HTML to PDF / DOCX / RTF Java converter library › Forums › PD4ML Forums › Technical questions / Troubleshooting › Encoding problem › Reply To: Encoding problem
Received same result with, fixed well formated html, setting HTML header charset and using readHTML with encoding parametr.
PD4ML pd4ml = new PD4ML();
String html = "<html>" +
" <head>\n" +
" <meta http-equiv=\"Content-Type\" content=\"text/html; charset=utf-8\"/>\n" +
" </head>" +
" <body>" +
" First Pageä|ä|á|ą|â|à|ả|ã|ạ|ă|ằ|ắ|ẳ|ẵ|ặ|ầ|ấ|ẩ|ẫ|ậ|å" +
" </body>" +
"</html>";
System.out.println(html);
byte[] myBytes = html.getBytes(StandardCharsets.UTF_8);
System.out.println(new String(myBytes, StandardCharsets.UTF_8));
InputStream stream = new ByteArrayInputStream(myBytes);
pd4ml.overrideDocumentEncoding("utf-8");
pd4ml.useTTF("C:\\Windows\\Fonts", true);
pd4ml.readHTML(stream, new URL("https://google.com"), "utf-8");
String output_path = "C:\\test\\zxccc.pdf";
try(OutputStream outputStream = new FileOutputStream(output_path)) {
pd4ml.writePDF(outputStream);
}
Desktop.getDesktop().open(new File(output_path));

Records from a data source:
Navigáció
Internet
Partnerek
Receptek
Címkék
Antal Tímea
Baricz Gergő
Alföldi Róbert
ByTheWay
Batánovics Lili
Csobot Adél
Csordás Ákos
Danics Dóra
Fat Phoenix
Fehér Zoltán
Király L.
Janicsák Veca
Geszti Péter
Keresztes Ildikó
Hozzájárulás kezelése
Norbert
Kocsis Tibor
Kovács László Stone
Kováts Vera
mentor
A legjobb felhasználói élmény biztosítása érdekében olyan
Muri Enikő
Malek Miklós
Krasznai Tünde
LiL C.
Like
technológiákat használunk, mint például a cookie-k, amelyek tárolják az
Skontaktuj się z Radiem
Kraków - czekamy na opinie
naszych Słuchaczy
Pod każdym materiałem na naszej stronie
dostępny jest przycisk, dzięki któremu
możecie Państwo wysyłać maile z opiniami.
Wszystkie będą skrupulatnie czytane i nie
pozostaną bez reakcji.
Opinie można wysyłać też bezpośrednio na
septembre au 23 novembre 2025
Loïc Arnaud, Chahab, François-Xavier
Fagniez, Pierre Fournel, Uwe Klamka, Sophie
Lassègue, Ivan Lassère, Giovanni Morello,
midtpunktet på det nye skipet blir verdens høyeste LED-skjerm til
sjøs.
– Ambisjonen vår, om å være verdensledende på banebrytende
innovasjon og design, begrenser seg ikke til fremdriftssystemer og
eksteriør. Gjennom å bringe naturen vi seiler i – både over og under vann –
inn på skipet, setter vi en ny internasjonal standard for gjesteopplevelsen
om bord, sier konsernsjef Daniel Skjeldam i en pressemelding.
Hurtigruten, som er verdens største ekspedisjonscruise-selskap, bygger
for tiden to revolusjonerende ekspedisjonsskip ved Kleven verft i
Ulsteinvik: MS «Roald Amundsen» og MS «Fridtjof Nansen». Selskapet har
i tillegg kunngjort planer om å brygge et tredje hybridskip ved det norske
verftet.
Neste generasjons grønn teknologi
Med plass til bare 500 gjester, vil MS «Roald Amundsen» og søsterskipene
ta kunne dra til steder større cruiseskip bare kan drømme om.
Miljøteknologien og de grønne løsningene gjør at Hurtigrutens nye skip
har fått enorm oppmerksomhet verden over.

* * *

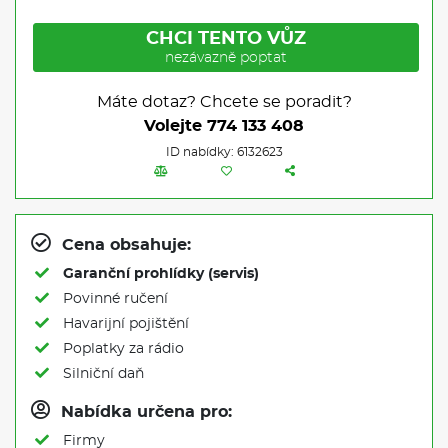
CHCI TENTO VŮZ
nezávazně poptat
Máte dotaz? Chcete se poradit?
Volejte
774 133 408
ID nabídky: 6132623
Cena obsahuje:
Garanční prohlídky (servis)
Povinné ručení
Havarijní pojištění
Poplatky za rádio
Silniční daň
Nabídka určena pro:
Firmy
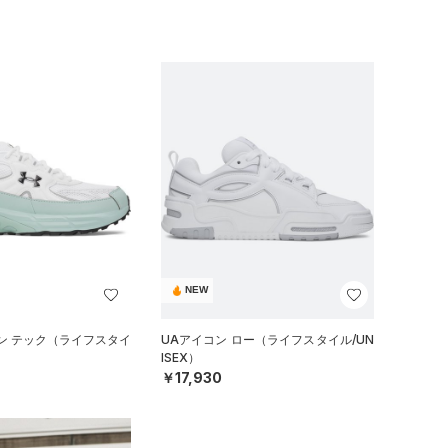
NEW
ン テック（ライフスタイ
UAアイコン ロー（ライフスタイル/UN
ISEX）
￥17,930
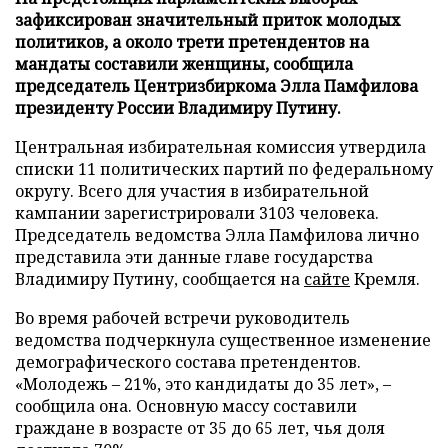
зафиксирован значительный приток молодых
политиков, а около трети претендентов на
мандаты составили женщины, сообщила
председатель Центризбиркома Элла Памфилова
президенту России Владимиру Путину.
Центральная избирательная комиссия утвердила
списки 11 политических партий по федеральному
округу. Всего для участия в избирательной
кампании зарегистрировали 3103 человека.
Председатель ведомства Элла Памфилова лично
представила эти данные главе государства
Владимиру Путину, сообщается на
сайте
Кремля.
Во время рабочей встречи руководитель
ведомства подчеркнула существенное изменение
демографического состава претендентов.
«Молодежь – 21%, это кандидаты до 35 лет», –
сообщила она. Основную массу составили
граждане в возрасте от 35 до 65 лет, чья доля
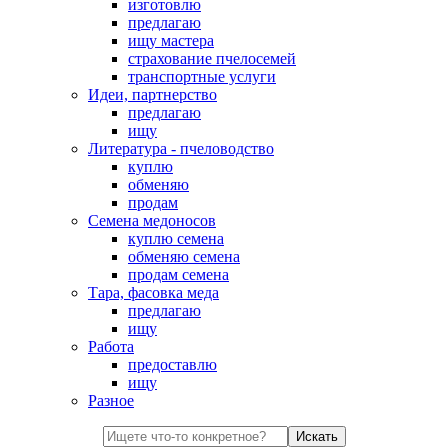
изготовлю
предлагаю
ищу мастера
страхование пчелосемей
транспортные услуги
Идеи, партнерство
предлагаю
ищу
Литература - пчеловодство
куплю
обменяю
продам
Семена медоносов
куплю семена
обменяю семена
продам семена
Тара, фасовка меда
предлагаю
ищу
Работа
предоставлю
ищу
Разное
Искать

--

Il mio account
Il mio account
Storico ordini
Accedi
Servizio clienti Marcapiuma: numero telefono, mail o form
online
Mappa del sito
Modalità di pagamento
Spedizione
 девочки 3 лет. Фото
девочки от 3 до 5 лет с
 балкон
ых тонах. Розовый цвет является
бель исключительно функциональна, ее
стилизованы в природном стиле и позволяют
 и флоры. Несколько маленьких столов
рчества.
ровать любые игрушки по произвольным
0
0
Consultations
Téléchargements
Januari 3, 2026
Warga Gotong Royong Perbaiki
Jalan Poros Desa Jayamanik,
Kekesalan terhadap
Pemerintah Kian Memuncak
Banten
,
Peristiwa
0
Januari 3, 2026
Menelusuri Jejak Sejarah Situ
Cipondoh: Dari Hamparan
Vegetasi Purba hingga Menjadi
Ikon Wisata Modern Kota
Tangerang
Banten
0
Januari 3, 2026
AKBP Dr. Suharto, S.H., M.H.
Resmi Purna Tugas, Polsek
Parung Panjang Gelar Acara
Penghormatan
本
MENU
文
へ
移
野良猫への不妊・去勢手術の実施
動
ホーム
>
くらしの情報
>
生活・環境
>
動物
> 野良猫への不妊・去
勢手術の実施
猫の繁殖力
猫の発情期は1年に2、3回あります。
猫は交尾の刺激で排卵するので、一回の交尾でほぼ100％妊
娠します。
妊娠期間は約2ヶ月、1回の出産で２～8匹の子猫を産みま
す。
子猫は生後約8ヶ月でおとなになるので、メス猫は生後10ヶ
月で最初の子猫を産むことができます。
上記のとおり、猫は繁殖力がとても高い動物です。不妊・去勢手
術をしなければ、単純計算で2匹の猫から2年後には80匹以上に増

▸ ASSIGNED TASK A:
In the forum reply about the encoding problem, what charset does the HTML meta tag declare?
▸ ASSIGNED TASK B:
In the records, convert the lines between the one holding "зафиксирован значительный приток молодых" and the one holding "представила эти данные главе государства", inclusive, into a numbered list.

▸ YOUR SOLUTION A:
utf-8

▸ YOUR SOLUTION B:
1. зафиксирован значительный приток молодых
2. политиков, а около трети претендентов на
3. мандаты составили женщины, сообщила
4. председатель Центризбиркома Элла Памфилова
5. президенту России Владимиру Путину.
6. Центральная избирательная комиссия утвердила
7. списки 11 политических партий по федеральному
8. округу. Всего для участия в избирательной
9. кампании зарегистрировали 3103 человека.
10. Председатель ведомства Элла Памфилова лично
11. представила эти данные главе государства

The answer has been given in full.